- Film poster
- Directed by: Sofia Bohdanowicz
- Screenplay by: Sofia Bohdanowicz Deragh Campbell
- Produced by: Andreas Mendtritzki Aonan Yang Sofia Bohdanowicz Priscilla Galvez
- Starring: Deragh Campbell
- Cinematography: Nikolay Michaylov
- Edited by: Pablo Alvarez-Mesa Sofia Bohdanowicz
- Music by: Olivier Alary
- Production companies: Greenground Productions Maison du Bonheur Films
- Distributed by: Vortex Media
- Release date: September 7, 2024 (TIFF);
- Running time: 142 minutes
- Country: Canada
- Language: English

= Measures for a Funeral =

Measures for a Funeral is a 2024 Canadian drama film directed by Sofia Bohdanowicz. An expansion of her 2018 short film Veslemøy's Song, the film stars Deragh Campbell as Audrey Benac, a graduate student researching the life and career of classical violinist Kathleen Parlow.

The cast also includes María Dueñas, Melanie Scheiner, Mary Margaret O'Hara, Yannick Nézet-Séguin, Maxim Gaudette, Eve Duranceau, Eileen Davies, Rosa Johan-Uddoh, Grace Glowicki, Kieran Adams, Anni Spadafora, Fan Wu, Heidi Galvez, Julia Beyer, Darrah Teitel and Aaron Danby in supporting roles.

In addition to Veslemøy's Song, Campbell previously played Audrey Benac in Bohdanowicz's films Never Eat Alone (2016), MS Slavic 7 (2019), Point and Line to Plane (2020) and A Woman Escapes (2022).

== Release ==
Paris-based company Totem Films acquired world sales rights, excluding Canada, to the film in advance of its world premiere in the Toronto International Film Festival’s Centrepiece program. The film premiered in the Centrepiece program at the 2024 Toronto International Film Festival.

== Critical response ==
For Collider, Taylor Gates wrote: "On a craft level, Measures for a Funeral is remarkable. The entire film is a concert of sorts, and each shot is like looking at a breathtaking painting."

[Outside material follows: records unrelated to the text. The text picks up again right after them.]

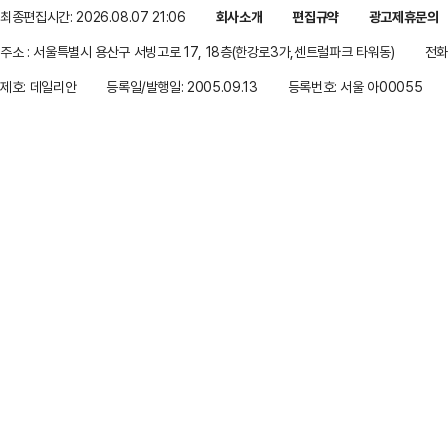
최종편집시간: 2026.08.07 21:06
회사소개
편집규약
광고제휴문의
주소 : 서울특별시 용산구 서빙고로 17, 18층(한강로3가,센트럴파크 타워동)
전화 
제호: 데일리안
등록일/발행일: 2005.09.13
등록번호: 서울 아00055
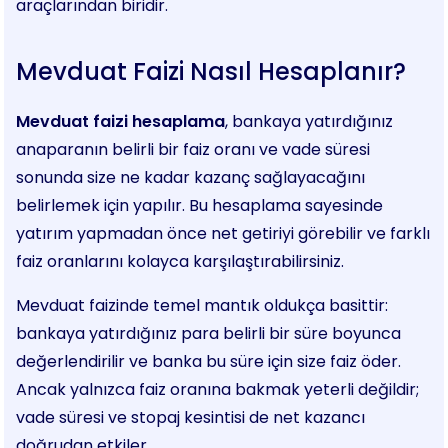
araçlarından biridir.
Mevduat Faizi Nasıl Hesaplanır?
Mevduat faizi hesaplama
, bankaya yatırdığınız
anaparanın belirli bir faiz oranı ve vade süresi
sonunda size ne kadar kazanç sağlayacağını
belirlemek için yapılır. Bu hesaplama sayesinde
yatırım yapmadan önce net getiriyi görebilir ve farklı
faiz oranlarını kolayca karşılaştırabilirsiniz.
Mevduat faizinde temel mantık oldukça basittir:
bankaya yatırdığınız para belirli bir süre boyunca
değerlendirilir ve banka bu süre için size faiz öder.
Ancak yalnızca faiz oranına bakmak yeterli değildir;
vade süresi ve stopaj kesintisi de net kazancı
doğrudan etkiler.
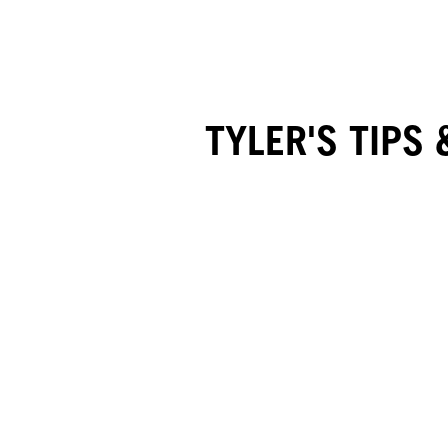
TYLER'S TIPS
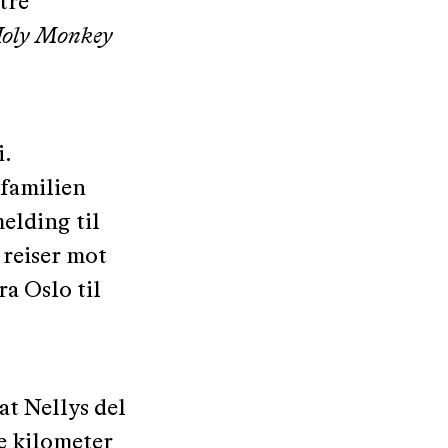
tre
oly Monkey
i.
 familien
elding til
 reiser mot
a Oslo til
at Nellys del
e kilometer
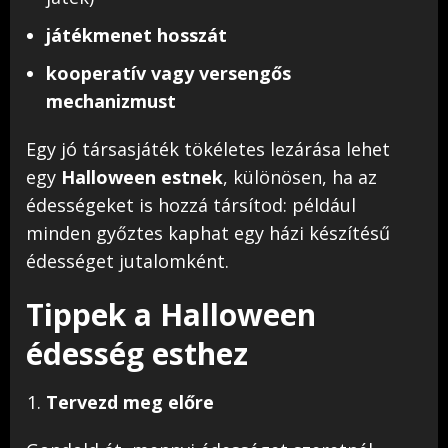
játékmenet hosszát
kooperatív vagy versengős
mechanizmust
Egy jó társasjáték tökéletes lezárása lehet
egy
Halloween estnek
, különösen, ha az
édességeket is hozzá társítod: például
minden győztes kaphat egy házi készítésű
édességet jutalomként.
Tippek a Halloween
édesség esthez
Tervezd meg előre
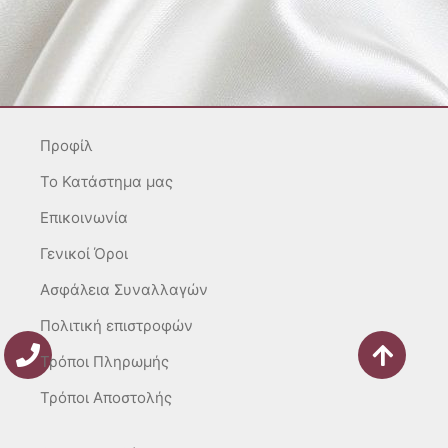
n
a
i
s
c
k
t
e
t
a
b
o
g
o
k
r
o
Προφίλ
a
k
m
-
To Κατάστημα μας
f
Επικοινωνία
Γενικοί Όροι
Ασφάλεια Συναλλαγών
Πολιτική επιστροφών
Τρόποι Πληρωμής
Τρόποι Αποστολής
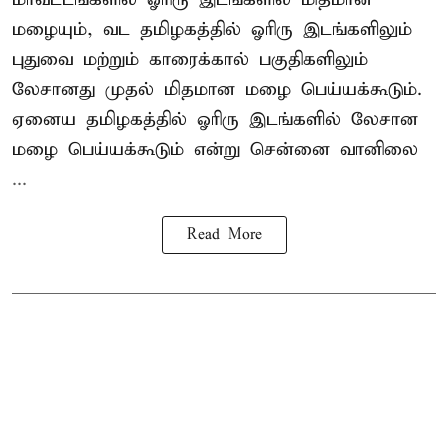
மழையும், வட தமிழகத்தில் ஓரிரு இடங்களிலும்
புதுவை மற்றும் காரைக்கால் பகுதிகளிலும்
லேசானது முதல் மிதமான மழை பெய்யக்கூடும்.
ஏனைய தமிழகத்தில் ஓரிரு இடங்களில் லேசான
மழை பெய்யக்கூடும் என்று சென்னை வானிலை
...
Read More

At Drink In The Movies, Michael Clawson wrote: "Tonally, the movie can seem at odds with itself. On one hand, this is a highly cerebral film. [...] There’s a separate impulse towards eerier, more ominous terrain, much of which is grounded in Audrey’s grief. The integration of these two instincts can be awkward. [...] What kept me leaning in was more visual in nature: Bohdanowicz’s precise eye for cloudy European locales, lonely research libraries, and dusky music halls."